WRITTEN PROBLEM: Output every entry exactly as given.

RECORDS SHOWN:

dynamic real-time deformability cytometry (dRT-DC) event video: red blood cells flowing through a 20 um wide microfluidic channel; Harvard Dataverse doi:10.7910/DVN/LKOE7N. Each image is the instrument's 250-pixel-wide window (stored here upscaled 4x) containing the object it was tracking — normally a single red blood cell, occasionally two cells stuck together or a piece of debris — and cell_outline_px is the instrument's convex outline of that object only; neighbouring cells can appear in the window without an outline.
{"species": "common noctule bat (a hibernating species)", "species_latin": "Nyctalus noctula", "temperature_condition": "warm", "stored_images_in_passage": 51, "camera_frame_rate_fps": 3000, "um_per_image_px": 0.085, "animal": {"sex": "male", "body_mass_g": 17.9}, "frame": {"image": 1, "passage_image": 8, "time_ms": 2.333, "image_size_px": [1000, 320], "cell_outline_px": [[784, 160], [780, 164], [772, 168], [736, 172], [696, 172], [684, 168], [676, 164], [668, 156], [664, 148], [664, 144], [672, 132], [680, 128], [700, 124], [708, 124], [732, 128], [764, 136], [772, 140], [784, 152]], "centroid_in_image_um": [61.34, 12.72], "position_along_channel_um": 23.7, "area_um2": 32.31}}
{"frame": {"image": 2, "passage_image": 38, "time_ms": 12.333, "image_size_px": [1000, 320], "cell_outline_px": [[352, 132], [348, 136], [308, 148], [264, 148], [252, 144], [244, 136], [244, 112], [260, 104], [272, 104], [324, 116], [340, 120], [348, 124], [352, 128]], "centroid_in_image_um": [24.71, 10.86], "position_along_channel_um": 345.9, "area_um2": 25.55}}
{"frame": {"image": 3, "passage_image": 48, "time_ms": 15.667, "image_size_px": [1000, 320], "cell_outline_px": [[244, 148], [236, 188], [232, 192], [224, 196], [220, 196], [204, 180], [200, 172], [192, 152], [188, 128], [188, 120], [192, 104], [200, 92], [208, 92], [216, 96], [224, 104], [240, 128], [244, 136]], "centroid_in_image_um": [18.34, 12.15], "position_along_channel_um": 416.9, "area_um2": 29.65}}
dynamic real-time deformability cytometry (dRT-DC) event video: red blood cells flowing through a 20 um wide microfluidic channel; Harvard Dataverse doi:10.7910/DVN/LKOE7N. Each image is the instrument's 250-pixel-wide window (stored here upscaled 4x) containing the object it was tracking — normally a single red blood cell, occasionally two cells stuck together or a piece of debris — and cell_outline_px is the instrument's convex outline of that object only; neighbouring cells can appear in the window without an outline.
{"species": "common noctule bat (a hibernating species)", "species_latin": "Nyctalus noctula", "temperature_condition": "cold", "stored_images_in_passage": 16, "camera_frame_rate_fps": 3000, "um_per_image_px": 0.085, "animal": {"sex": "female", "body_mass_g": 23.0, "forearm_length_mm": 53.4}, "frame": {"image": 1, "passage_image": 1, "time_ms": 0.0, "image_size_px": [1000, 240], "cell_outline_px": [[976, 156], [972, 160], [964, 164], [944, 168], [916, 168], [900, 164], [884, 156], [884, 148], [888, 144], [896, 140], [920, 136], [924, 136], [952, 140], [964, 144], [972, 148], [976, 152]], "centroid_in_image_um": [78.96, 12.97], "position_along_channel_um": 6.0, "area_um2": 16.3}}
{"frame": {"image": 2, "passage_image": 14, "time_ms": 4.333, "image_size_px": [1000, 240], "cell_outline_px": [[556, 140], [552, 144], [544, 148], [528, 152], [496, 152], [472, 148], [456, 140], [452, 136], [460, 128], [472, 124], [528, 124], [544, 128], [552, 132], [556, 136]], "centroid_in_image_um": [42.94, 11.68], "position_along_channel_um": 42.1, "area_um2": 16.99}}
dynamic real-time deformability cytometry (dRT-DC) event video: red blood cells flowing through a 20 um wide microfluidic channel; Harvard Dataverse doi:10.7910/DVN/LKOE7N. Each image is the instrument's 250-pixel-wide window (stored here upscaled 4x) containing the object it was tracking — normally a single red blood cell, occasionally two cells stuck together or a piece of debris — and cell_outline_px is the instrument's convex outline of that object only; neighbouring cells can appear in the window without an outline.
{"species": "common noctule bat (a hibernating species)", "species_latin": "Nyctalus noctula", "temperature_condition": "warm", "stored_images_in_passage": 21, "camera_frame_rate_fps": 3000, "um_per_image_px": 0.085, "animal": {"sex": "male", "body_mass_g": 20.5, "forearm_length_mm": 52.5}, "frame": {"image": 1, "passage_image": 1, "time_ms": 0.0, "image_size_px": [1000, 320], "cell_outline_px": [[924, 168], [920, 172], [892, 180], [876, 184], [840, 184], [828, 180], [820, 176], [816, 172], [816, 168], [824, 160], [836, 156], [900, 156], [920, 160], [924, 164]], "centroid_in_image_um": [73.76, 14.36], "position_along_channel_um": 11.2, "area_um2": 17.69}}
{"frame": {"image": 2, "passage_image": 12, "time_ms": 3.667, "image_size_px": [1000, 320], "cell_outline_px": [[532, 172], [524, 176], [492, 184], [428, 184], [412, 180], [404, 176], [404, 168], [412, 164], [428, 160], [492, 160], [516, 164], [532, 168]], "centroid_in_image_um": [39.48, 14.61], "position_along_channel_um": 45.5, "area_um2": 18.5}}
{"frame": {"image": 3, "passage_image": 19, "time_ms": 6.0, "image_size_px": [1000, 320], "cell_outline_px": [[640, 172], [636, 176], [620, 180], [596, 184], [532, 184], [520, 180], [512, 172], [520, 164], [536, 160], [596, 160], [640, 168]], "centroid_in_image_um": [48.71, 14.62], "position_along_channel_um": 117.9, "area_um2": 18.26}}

SOLUTION TO THE PROBLEM:
dynamic real-time deformability cytometry (dRT-DC) event video: red blood cells flowing through a 20 um wide microfluidic channel; Harvard Dataverse doi:10.7910/DVN/LKOE7N. Each image is the instrument's 250-pixel-wide window (stored here upscaled 4x) containing the object it was tracking — normally a single red blood cell, occasionally two cells stuck together or a piece of debris — and cell_outline_px is the instrument's convex outline of that object only; neighbouring cells can appear in the window without an outline.
{"species": "common noctule bat (a hibernating species)", "species_latin": "Nyctalus noctula", "temperature_condition": "warm", "stored_images_in_passage": 51, "camera_frame_rate_fps": 3000, "um_per_image_px": 0.085, "animal": {"sex": "male", "body_mass_g": 17.9}, "frame": {"image": 1, "passage_image": 8, "time_ms": 2.333, "image_size_px": [1000, 320], "cell_outline_px": [[784, 160], [780, 164], [772, 168], [736, 172], [696, 172], [684, 168], [676, 164], [668, 156], [664, 148], [664, 144], [672, 132], [680, 128], [700, 124], [708, 124], [732, 128], [764, 136], [772, 140], [784, 152]], "centroid_in_image_um": [61.34, 12.72], "position_along_channel_um": 23.7, "area_um2": 32.31}}
{"frame": {"image": 2, "passage_image": 38, "time_ms": 12.333, "image_size_px": [1000, 320], "cell_outline_px": [[352, 132], [348, 136], [308, 148], [264, 148], [252, 144], [244, 136], [244, 112], [260, 104], [272, 104], [324, 116], [340, 120], [348, 124], [352, 128]], "centroid_in_image_um": [24.71, 10.86], "position_along_channel_um": 345.9, "area_um2": 25.55}}
{"frame": {"image": 3, "passage_image": 48, "time_ms": 15.667, "image_size_px": [1000, 320], "cell_outline_px": [[244, 148], [236, 188], [232, 192], [224, 196], [220, 196], [204, 180], [200, 172], [192, 152], [188, 128], [188, 120], [192, 104], [200, 92], [208, 92], [216, 96], [224, 104], [240, 128], [244, 136]], "centroid_in_image_um": [18.34, 12.15], "position_along_channel_um": 416.9, "area_um2": 29.65}}
dynamic real-time deformability cytometry (dRT-DC) event video: red blood cells flowing through a 20 um wide microfluidic channel; Harvard Dataverse doi:10.7910/DVN/LKOE7N. Each image is the instrument's 250-pixel-wide window (stored here upscaled 4x) containing the object it was tracking — normally a single red blood cell, occasionally two cells stuck together or a piece of debris — and cell_outline_px is the instrument's convex outline of that object only; neighbouring cells can appear in the window without an outline.
{"species": "common noctule bat (a hibernating species)", "species_latin": "Nyctalus noctula", "temperature_condition": "cold", "stored_images_in_passage": 16, "camera_frame_rate_fps": 3000, "um_per_image_px": 0.085, "animal": {"sex": "female", "body_mass_g": 23.0, "forearm_length_mm": 53.4}, "frame": {"image": 1, "passage_image": 1, "time_ms": 0.0, "image_size_px": [1000, 240], "cell_outline_px": [[976, 156], [972, 160], [964, 164], [944, 168], [916, 168], [900, 164], [884, 156], [884, 148], [888, 144], [896, 140], [920, 136], [924, 136], [952, 140], [964, 144], [972, 148], [976, 152]], "centroid_in_image_um": [78.96, 12.97], "position_along_channel_um": 6.0, "area_um2": 16.3}}
{"frame": {"image": 2, "passage_image": 14, "time_ms": 4.333, "image_size_px": [1000, 240], "cell_outline_px": [[556, 140], [552, 144], [544, 148], [528, 152], [496, 152], [472, 148], [456, 140], [452, 136], [460, 128], [472, 124], [528, 124], [544, 128], [552, 132], [556, 136]], "centroid_in_image_um": [42.94, 11.68], "position_along_channel_um": 42.1, "area_um2": 16.99}}
dynamic real-time deformability cytometry (dRT-DC) event video: red blood cells flowing through a 20 um wide microfluidic channel; Harvard Dataverse doi:10.7910/DVN/LKOE7N. Each image is the instrument's 250-pixel-wide window (stored here upscaled 4x) containing the object it was tracking — normally a single red blood cell, occasionally two cells stuck together or a piece of debris — and cell_outline_px is the instrument's convex outline of that object only; neighbouring cells can appear in the window without an outline.
{"species": "common noctule bat (a hibernating species)", "species_latin": "Nyctalus noctula", "temperature_condition": "warm", "stored_images_in_passage": 21, "camera_frame_rate_fps": 3000, "um_per_image_px": 0.085, "animal": {"sex": "male", "body_mass_g": 20.5, "forearm_length_mm": 52.5}, "frame": {"image": 1, "passage_image": 1, "time_ms": 0.0, "image_size_px": [1000, 320], "cell_outline_px": [[924, 168], [920, 172], [892, 180], [876, 184], [840, 184], [828, 180], [820, 176], [816, 172], [816, 168], [824, 160], [836, 156], [900, 156], [920, 160], [924, 164]], "centroid_in_image_um": [73.76, 14.36], "position_along_channel_um": 11.2, "area_um2": 17.69}}
{"frame": {"image": 2, "passage_image": 12, "time_ms": 3.667, "image_size_px": [1000, 320], "cell_outline_px": [[532, 172], [524, 176], [492, 184], [428, 184], [412, 180], [404, 176], [404, 168], [412, 164], [428, 160], [492, 160], [516, 164], [532, 168]], "centroid_in_image_um": [39.48, 14.61], "position_along_channel_um": 45.5, "area_um2": 18.5}}
{"frame": {"image": 3, "passage_image": 19, "time_ms": 6.0, "image_size_px": [1000, 320], "cell_outline_px": [[640, 172], [636, 176], [620, 180], [596, 184], [532, 184], [520, 180], [512, 172], [520, 164], [536, 160], [596, 160], [640, 168]], "centroid_in_image_um": [48.71, 14.62], "position_along_channel_um": 117.9, "area_um2": 18.26}}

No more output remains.